Collection entries
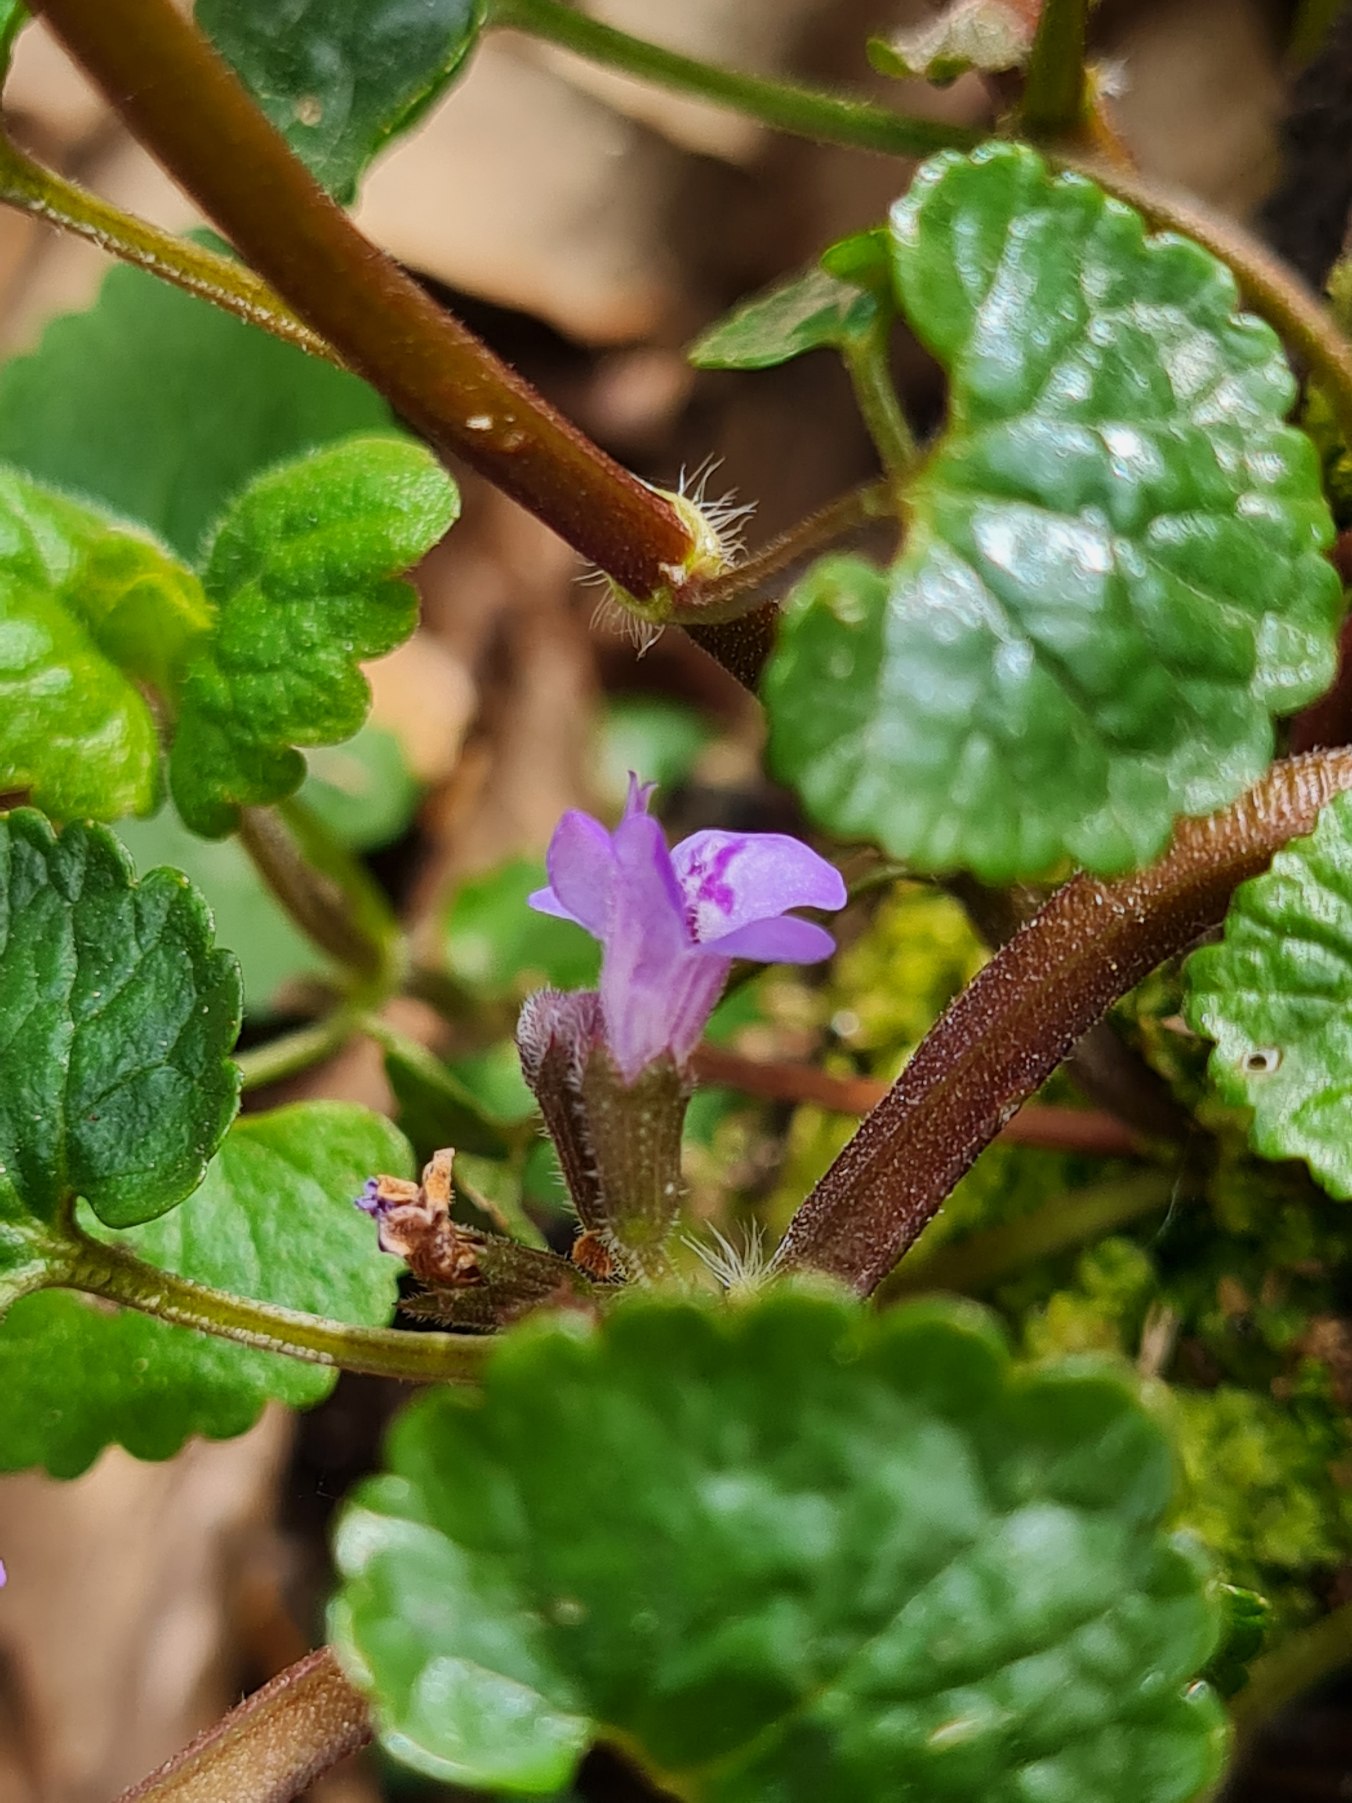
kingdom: Plantae
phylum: Tracheophyta
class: Magnoliopsida
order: Lamiales
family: Lamiaceae
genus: Glechoma
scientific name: Glechoma hederacea
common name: Korsknap
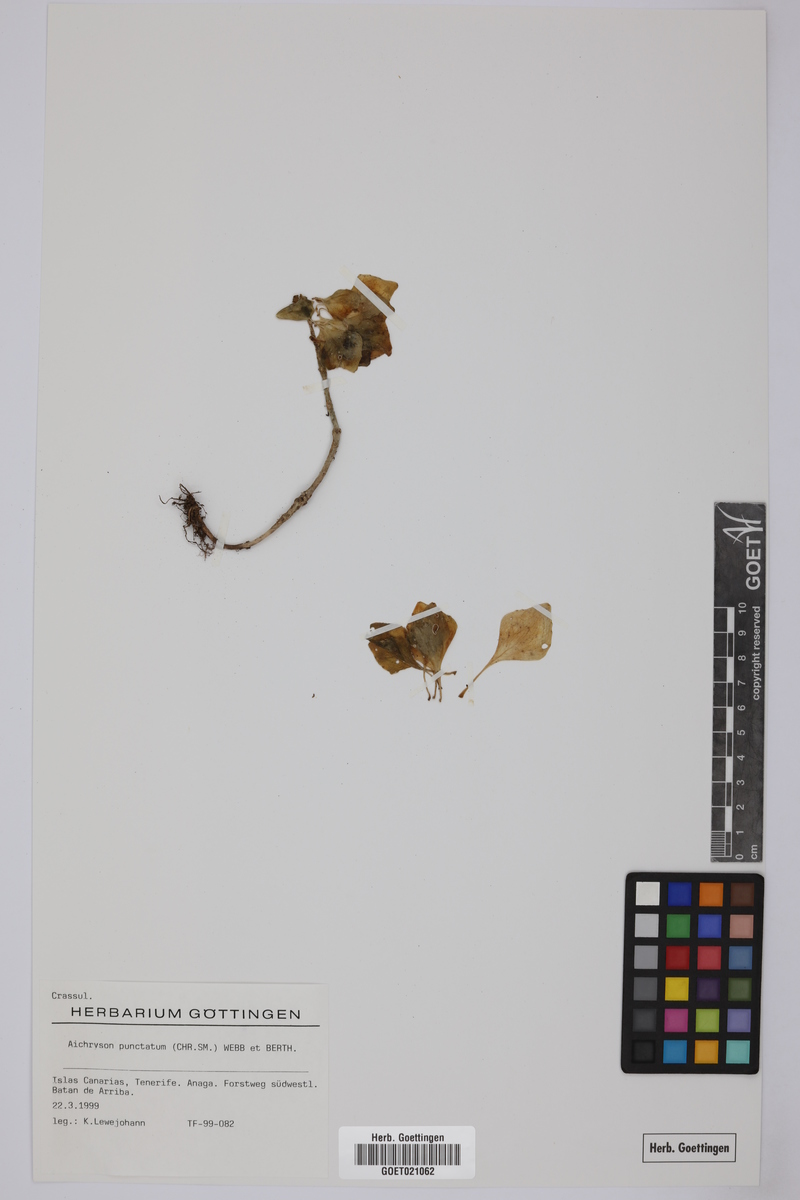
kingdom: Plantae
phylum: Tracheophyta
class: Magnoliopsida
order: Saxifragales
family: Crassulaceae
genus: Aichryson
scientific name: Aichryson punctatum
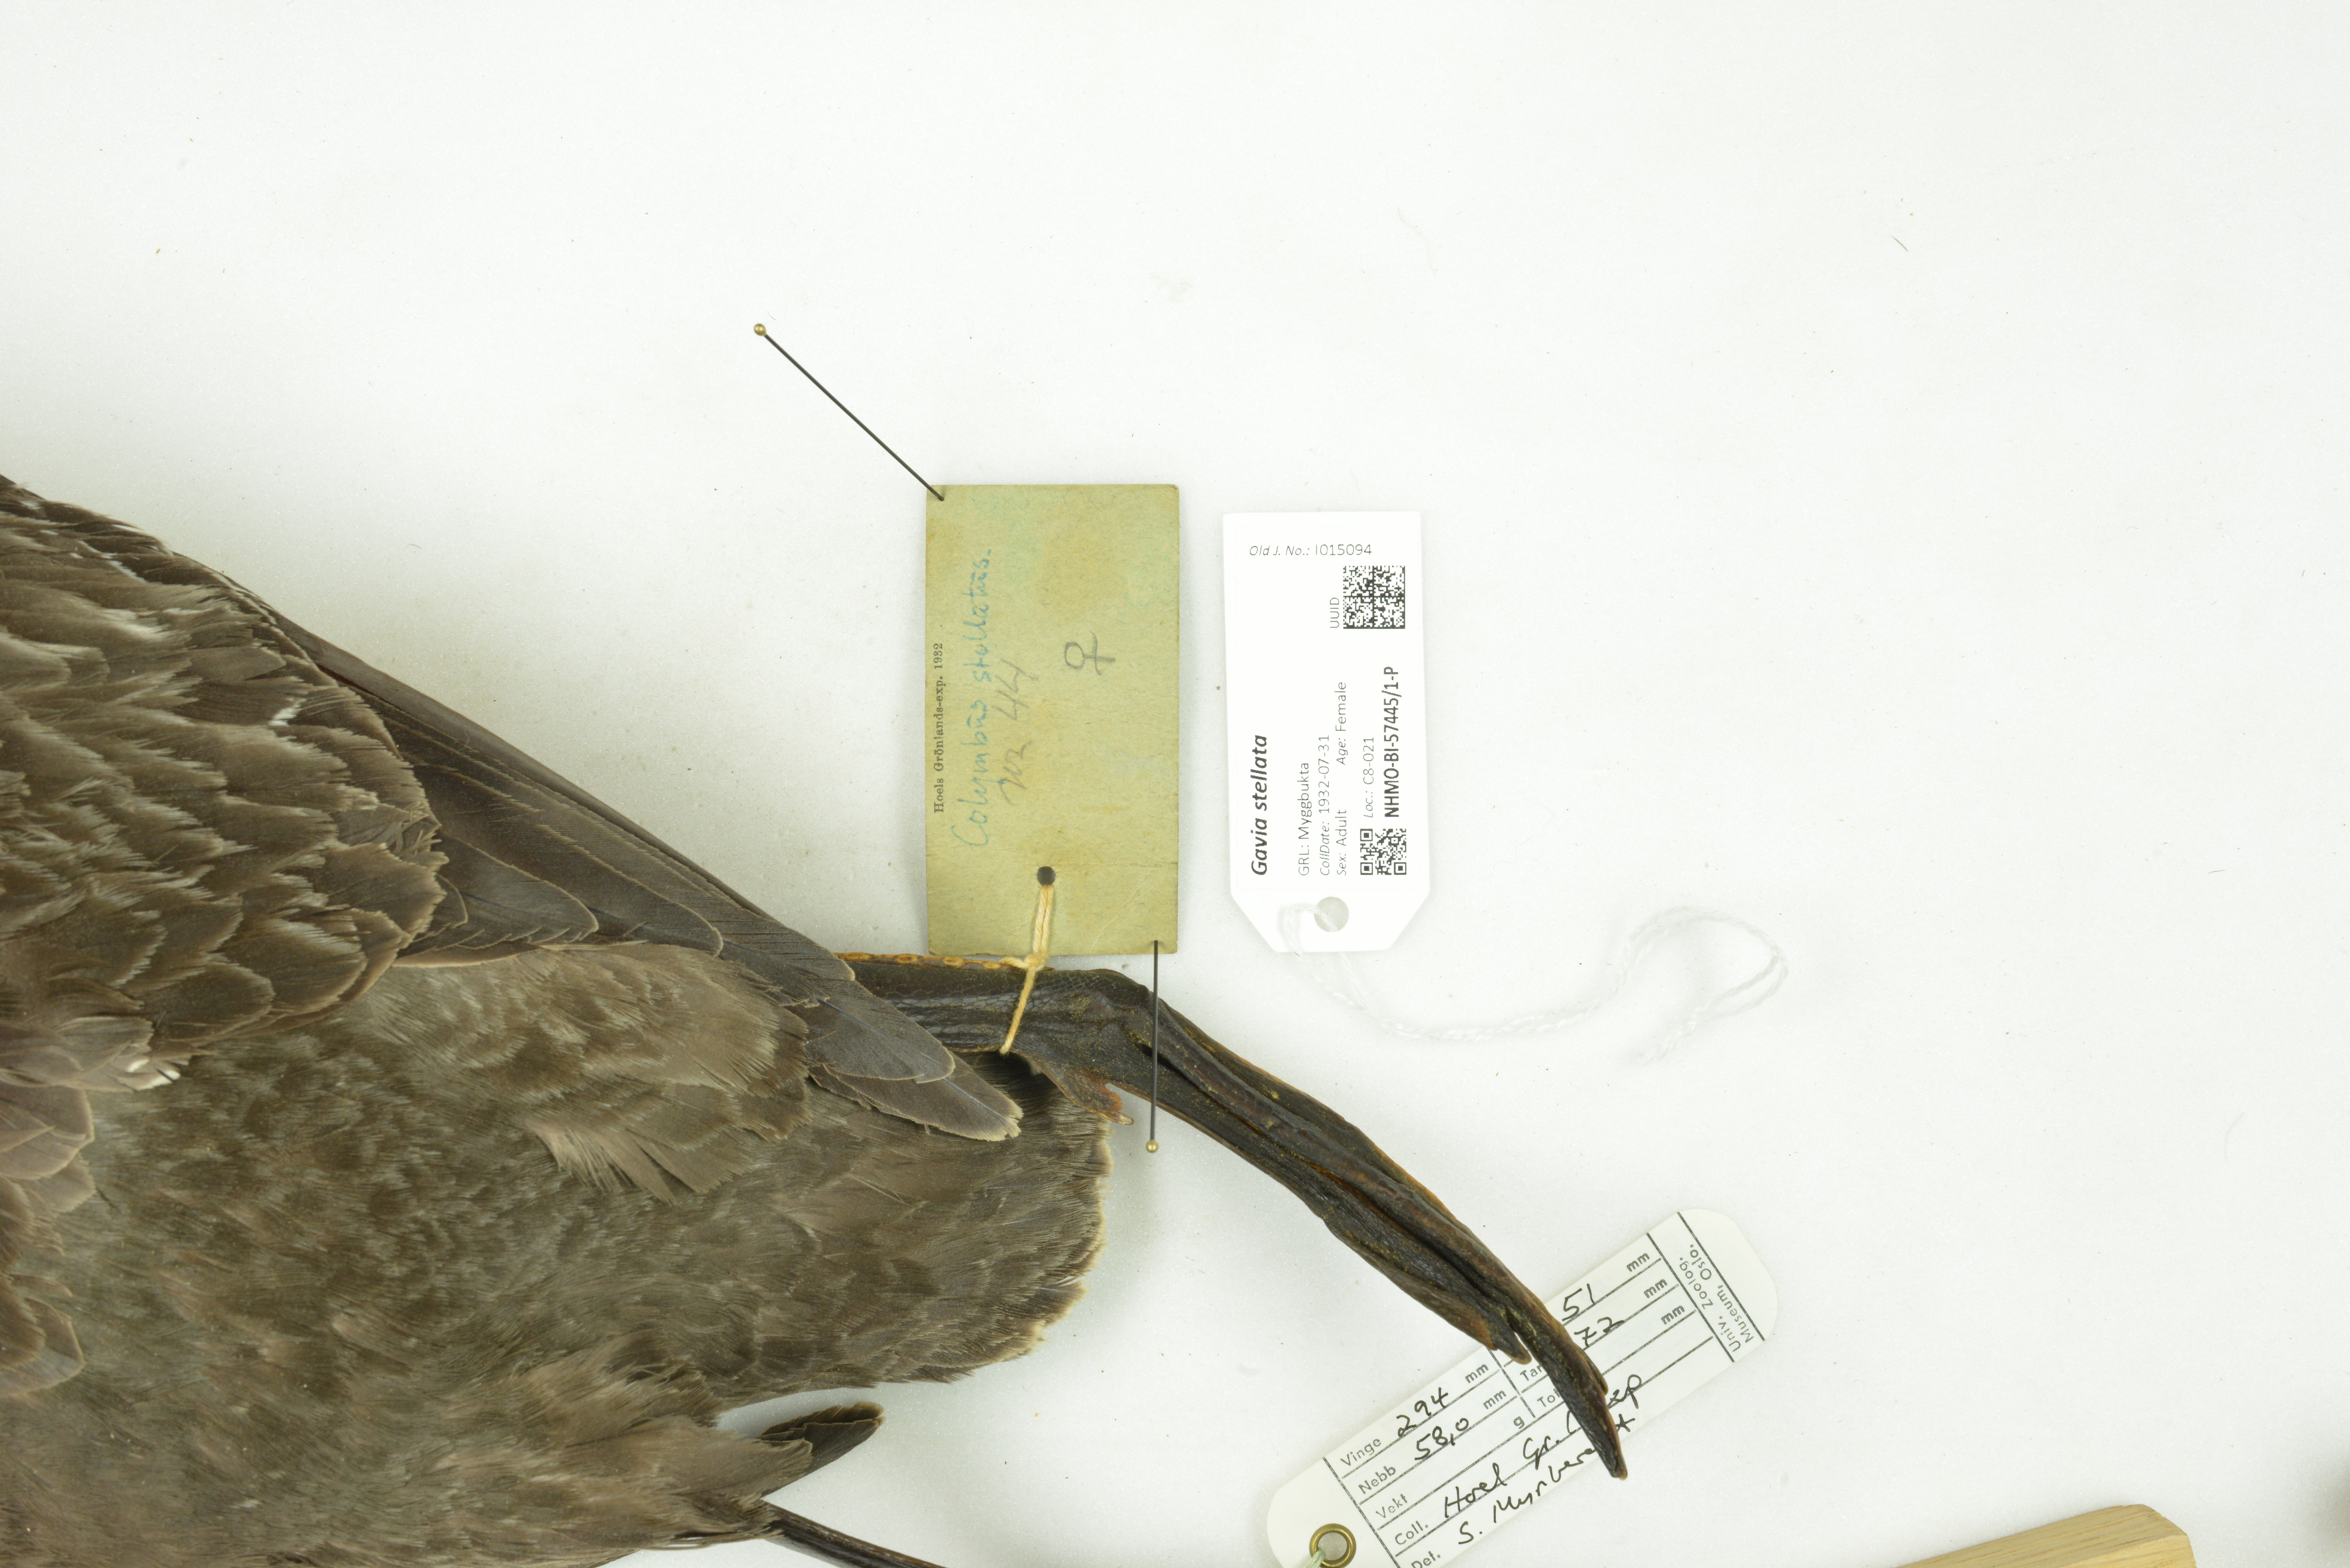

### [Directions for this task]
Turn the lines from every row above into a single numbered list, skipping any blank lines. Leave the pictures out of your answer.

### [Answer to the problem]
1. kingdom: Plantae
2. phylum: Tracheophyta
3. class: Magnoliopsida
4. order: Lamiales
5. family: Lamiaceae
6. genus: Glechoma
7. scientific name: Glechoma hederacea
8. common name: Korsknap
9. kingdom: Plantae
10. phylum: Tracheophyta
11. class: Magnoliopsida
12. order: Saxifragales
13. family: Crassulaceae
14. genus: Aichryson
15. scientific name: Aichryson punctatum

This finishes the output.